LendUp is described as a payday loan alternative that offers up to $250 for 30 days. An “instant decision” is made and “good credit is not required.” Interestingly enough, LendUp charges customers up to 400 percent APR, which some will condemn as “predatory.” But the company says it provides a service for those who need bad credit loans in between their paychecks.

The online lender is one of the most popular startups in the financial technology (FinTech) sector. It has raised about $150 million in debt and equity so far this year, and with GV a major backer of the payday loan firm, LendUp will likely remain generating funds.

LendUp has been operating online and has received glowing reviews. With that being said, many have criticized LendUp’s various tactics to determine creditworthiness, such as perusing through a customer’s social media.

Ultimately, however, LendUp may be affected by Google’s new policy, and the company has acknowledged it in an interview with the newspaper.
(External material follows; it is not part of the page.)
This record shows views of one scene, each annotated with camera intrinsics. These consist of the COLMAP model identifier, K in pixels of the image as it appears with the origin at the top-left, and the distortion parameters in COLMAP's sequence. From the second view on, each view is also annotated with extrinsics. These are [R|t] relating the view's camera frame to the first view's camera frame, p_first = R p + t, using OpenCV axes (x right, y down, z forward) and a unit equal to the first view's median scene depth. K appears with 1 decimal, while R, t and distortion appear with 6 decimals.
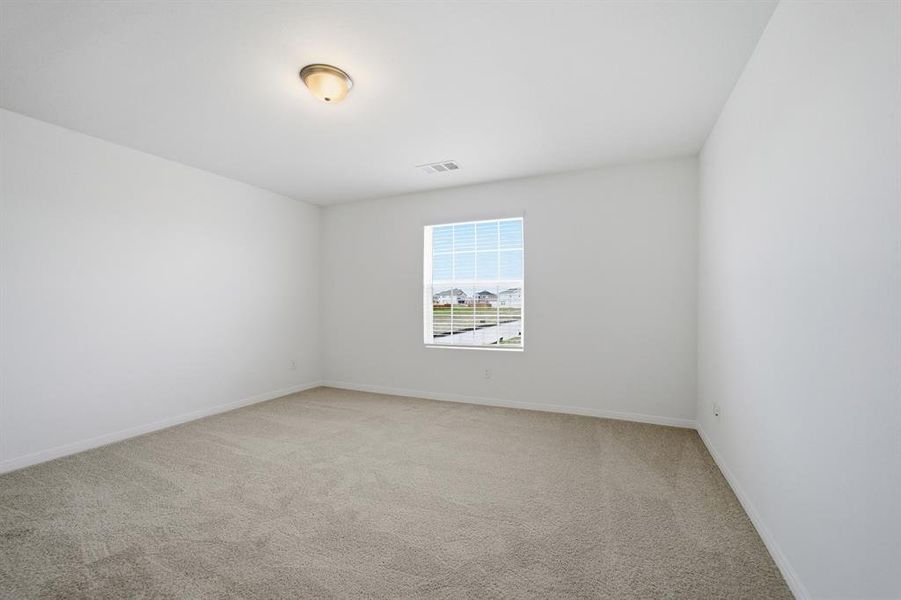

“We do worry about how this will play out and think it paints with too broad a brush,” LendUp CEO Sasha Orloff told the Wall Street Journal. He added that the startup may have a more difficult time marketing its payday loan products because of the changes to AdWords.

After Google made the announcement, Orloff wrote a blog post defending Google.

“Even though we were surprised by the announcement and would take a different approach, LendUp and Google agree on a fundamental fact: The current payday-loan industry is bad for Americans,” Orloff opined. “Google is applying pressure from the outside, and we applaud them. LendUp is trying to change the system from the inside.”

Other payday loan industry representatives have referred to the move from Google as discriminatory. But Google thinks this is nonsense.

David Graf, Google’s director of global product policy, cited Wade Henderson, president and CEO of The Leadership Conference on Civil and Human Rights, who averred that payday loan stores have often “trapped” impoverished consumers so to combat any allegations of discrimination would be difficult to achieve.

Proponents argue that payday loans are necessary for consumers who do not have access to conventional forms of credit and need to cover rent, utilities or car repairs. Critics say that payday loans hurt the impecunious by placing them in vicious cycles of debt.

Eighteen states in the U.S. have banned payday loans, while federal officials are trying to create a nationwide regulatory framework. Some are concerned that a growing number of payday loan operators are heading online, and this could make it difficult to regulate these businesses.